- **WHAT TO WORK ON**
The line containing "## Known issues" marks the start, and the last line of the records below marks the end. Print that run exactly and nothing else.

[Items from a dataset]
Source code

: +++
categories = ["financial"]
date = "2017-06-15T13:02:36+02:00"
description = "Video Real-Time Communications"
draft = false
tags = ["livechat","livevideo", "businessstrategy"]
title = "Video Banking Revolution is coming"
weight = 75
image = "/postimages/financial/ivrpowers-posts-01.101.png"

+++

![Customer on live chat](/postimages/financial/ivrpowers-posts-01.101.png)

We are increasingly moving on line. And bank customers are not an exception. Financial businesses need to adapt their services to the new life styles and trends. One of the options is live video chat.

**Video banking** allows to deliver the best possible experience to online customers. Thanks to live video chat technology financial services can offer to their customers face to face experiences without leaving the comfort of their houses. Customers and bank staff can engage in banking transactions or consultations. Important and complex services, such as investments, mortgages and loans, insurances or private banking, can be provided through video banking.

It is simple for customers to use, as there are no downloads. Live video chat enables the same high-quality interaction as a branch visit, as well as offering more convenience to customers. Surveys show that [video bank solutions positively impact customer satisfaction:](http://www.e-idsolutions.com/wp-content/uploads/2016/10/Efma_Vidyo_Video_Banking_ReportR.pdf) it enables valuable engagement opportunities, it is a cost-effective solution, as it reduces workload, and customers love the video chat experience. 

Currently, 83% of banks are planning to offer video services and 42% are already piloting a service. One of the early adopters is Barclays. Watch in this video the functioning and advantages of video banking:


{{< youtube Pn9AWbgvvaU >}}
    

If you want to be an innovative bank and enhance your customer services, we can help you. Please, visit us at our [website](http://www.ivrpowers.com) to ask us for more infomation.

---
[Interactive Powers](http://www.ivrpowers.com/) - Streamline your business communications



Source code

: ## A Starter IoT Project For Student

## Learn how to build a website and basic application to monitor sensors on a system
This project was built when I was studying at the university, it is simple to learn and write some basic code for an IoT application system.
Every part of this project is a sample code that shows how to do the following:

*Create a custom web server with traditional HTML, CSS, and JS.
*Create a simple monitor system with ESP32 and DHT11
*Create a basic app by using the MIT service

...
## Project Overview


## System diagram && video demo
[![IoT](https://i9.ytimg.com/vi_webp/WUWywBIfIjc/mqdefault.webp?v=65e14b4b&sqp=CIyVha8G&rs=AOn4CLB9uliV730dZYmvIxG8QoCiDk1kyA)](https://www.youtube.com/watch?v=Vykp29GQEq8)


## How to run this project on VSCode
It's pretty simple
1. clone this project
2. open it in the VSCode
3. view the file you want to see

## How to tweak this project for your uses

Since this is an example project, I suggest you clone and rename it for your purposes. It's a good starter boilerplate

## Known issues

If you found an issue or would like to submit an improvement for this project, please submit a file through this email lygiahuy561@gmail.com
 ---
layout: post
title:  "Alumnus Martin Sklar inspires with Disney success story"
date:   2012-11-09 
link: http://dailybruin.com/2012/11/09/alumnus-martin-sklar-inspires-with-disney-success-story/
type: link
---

- **SOLUTION TO THIS TASK**
## Known issues

If you found an issue or would like to submit an improvement for this project, please submit a file through this email lygiahuy561@gmail.com
 ---
layout: post
title:  "Alumnus Martin Sklar inspires with Disney success story"
date:   2012-11-09 
link: http://dailybruin.com/2012/11/09/alumnus-martin-sklar-inspires-with-disney-success-story/
type: link
---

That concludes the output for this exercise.